Tsehay Insurance once again has reported an impressive profit performance last year with 47pc soaring of profit after tax.

Tsehay’s net profit has increased to 20.76 million Br and its earnings per share (EPS) has gone up to 27 Br from 24 Br. Despite EPS showing an increase, it is still lower than what it was in 2015.

“Though the insurance Industry is tough and difficult for beginners, we have managed to register notable success,” Mandefro Erkou, chairman of Tsehay’s board of directors remarked in his statement to the shareholders.

Expansion in all income items has driven the growth in net profit after tax. Underwriting surplus has soared by 47pc to 18.77 million Br due to increased written premium and soaring commission from reinsurers. Net earned premium has also increased by 37pc to 147.13 million Br while commission received has gone up by 54pc to 10.35 million Br.

Tsehay’s income from interest has gone up by 45pc to 16.56 million Br due to increased investments in interest-earning deposits. Dividend income has soared by 153pc to 1.9 million Br.

Parallel growth in claims has followed increased premium. Claims paid and provided for, and other technical provisions have increased by 36pc to 103.86 million Br.

“This shows that Tsehay has underwritten insurance policies for high-risk clients. Thus, the management needs to have a system that screens high-risk clients,” said Abdulmenan Mohammed, accounts manager at London Portobello Ltd.

Kassa Lisanework, Chief Executive Officer of Tsehay, claims that the management is extensively working on screening high-risk clients, such as motor insurance coverage with high exposure to accidents.

“We tried to avoid such kind of clients and add premiums on high-risk vehicles,” he told Fortune.

Commission to paid agents has increased by 48pc to 19.88 million Br. The growth rate of a commission has outpaced the increase rate in premiums. The commission rate of Tsehay is much higher than that of most insurance companies.

“This has an impact on the financial performance of Tsehay so it should keep an eye on this expense,” said Abdulmenan.

On a yearly bases, the firm trains 20 to 30 commission agents who sell policies on behalf of the firm.

“This is our mechanism to reach the mass and get more clients,” said Kassa, whose firm was established in 2012 and currently has 16 branches, with a market share of 3.1pc out of the total 442 branches.

Staff and general administration and direct expenses are also the other areas which showed a remarkable jack up with 34pc growth reaching 30.27 million Br.

“The growth in expenses of Tsehay is considerable, so, Tsehay should install cost control mechanisms to keep expenses at bay,” comments Abdulmenan.

The balance sheet of Tsehay has expanded massively.

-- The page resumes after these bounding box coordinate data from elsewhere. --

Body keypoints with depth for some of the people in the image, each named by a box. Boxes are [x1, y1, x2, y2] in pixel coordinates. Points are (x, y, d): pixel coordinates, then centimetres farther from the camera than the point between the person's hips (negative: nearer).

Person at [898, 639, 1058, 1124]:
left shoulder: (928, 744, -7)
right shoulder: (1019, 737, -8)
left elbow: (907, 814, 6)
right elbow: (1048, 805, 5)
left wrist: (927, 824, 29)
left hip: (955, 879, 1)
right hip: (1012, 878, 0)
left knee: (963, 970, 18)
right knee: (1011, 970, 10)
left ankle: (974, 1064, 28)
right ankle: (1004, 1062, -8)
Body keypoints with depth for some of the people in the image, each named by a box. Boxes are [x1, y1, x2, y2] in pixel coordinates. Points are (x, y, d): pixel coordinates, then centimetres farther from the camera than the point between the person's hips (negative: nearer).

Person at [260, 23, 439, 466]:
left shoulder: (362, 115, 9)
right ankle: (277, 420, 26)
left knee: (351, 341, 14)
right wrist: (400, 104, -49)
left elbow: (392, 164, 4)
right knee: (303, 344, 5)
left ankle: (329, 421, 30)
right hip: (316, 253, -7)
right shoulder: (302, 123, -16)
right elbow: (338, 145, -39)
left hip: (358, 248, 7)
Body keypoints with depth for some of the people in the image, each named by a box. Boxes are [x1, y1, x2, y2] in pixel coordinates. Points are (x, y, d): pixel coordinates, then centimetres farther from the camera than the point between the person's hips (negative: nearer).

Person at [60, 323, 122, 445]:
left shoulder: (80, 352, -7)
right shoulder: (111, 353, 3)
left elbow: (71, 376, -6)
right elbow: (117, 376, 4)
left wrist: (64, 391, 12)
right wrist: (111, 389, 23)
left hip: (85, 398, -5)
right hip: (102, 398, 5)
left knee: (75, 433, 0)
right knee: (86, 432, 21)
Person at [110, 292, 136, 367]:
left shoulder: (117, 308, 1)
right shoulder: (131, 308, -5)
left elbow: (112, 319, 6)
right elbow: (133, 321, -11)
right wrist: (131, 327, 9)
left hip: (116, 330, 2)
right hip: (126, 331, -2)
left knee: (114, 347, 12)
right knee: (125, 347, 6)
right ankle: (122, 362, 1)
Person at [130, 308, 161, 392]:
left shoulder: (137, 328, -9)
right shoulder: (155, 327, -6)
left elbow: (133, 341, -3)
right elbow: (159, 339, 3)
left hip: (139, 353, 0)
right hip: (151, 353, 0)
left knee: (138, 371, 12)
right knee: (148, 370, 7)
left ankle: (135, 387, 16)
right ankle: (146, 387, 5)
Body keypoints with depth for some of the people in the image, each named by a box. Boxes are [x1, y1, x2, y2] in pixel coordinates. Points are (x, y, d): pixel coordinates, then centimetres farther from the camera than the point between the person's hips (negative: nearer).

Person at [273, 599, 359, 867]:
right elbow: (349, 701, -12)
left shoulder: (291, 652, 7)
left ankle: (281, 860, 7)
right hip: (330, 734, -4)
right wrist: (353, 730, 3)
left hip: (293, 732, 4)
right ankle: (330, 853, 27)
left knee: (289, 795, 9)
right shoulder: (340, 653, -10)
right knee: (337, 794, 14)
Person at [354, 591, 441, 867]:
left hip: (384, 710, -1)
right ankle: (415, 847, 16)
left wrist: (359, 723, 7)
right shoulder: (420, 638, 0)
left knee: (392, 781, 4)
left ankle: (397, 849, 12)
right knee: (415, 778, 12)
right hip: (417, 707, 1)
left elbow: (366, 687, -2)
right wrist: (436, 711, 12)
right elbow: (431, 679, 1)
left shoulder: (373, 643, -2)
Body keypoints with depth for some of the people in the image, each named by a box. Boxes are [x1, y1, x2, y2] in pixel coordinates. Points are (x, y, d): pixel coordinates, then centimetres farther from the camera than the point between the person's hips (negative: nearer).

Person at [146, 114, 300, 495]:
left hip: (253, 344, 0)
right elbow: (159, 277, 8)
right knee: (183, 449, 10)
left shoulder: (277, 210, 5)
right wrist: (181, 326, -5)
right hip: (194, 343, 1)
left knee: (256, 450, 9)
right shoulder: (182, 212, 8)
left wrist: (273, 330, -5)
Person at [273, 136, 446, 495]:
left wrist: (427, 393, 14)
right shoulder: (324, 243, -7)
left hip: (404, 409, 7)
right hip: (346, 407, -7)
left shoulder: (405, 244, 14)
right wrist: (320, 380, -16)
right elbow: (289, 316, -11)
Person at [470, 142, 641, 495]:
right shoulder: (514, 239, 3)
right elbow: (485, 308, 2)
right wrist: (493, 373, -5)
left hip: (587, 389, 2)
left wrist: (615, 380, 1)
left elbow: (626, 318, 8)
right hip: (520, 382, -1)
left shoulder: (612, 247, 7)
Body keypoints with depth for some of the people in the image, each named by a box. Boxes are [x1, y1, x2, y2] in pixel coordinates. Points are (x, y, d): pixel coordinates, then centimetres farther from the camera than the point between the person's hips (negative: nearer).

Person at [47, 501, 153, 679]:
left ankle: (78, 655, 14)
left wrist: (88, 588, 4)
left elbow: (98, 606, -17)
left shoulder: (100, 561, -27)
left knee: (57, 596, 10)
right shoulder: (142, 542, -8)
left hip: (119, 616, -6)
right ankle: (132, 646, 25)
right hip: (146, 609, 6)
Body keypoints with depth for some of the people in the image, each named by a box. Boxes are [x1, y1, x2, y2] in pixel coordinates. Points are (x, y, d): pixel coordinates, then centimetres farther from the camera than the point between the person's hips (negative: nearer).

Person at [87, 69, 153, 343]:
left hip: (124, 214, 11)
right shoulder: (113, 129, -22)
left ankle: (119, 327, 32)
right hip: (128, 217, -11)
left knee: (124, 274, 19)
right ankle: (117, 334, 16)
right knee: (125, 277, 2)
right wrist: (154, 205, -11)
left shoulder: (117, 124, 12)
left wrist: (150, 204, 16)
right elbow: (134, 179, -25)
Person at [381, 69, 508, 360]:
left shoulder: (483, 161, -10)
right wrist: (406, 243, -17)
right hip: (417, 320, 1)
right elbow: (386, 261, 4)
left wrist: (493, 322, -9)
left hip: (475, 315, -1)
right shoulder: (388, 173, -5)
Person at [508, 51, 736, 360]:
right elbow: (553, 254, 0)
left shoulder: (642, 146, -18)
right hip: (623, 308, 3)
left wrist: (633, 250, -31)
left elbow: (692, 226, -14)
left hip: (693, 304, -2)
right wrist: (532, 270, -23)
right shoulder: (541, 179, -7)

Total assets have grown by 29pc to 304.99 million Br of which 193.26 million Br has been invested in shares and time deposits. These investments represent 63.4pc of its total assets helping it to generate more income.

Liquidity analysis indicates that the liquidity level of Tsehay has improved. Its cash and bank balances have increased by 58pc to 41.32 million Br. Cash and bank balances to total assets have gone up to 13.54pc from 11pc.

The liquidity level of Tsehay is higher than the industry average of nine percent, Tsehay needs to invest some of its liquid resources in income generating activities, according to Abdulmenan.

“We are working to expand our investment horizon,” said Kassa, “we will soon start investing in the real estate business.”

The ratio of current assets to current liabilities, which is an indicator of Tsehay’s ability to pay short-term obligations, has slightly increased to 228pc from 225pc revealing the firm’s condition in fulfiling its short-term obligations.

The paid-up capital of Tsehay has increased by 18pc to 74.47 million Br. The capital and non-distributable reserves of Tsehay account 26.29pc of its total assets. This unveils that Tsehay is a well-capitalised insurance company.

All of the 17 insurers registered 4.3 billion Br in paid-up capital last year in which private insurance companies took the dominant share of 75.6pc while the remaining was registered by the state-owned insurer Ethiopian Insurance Company (EIC).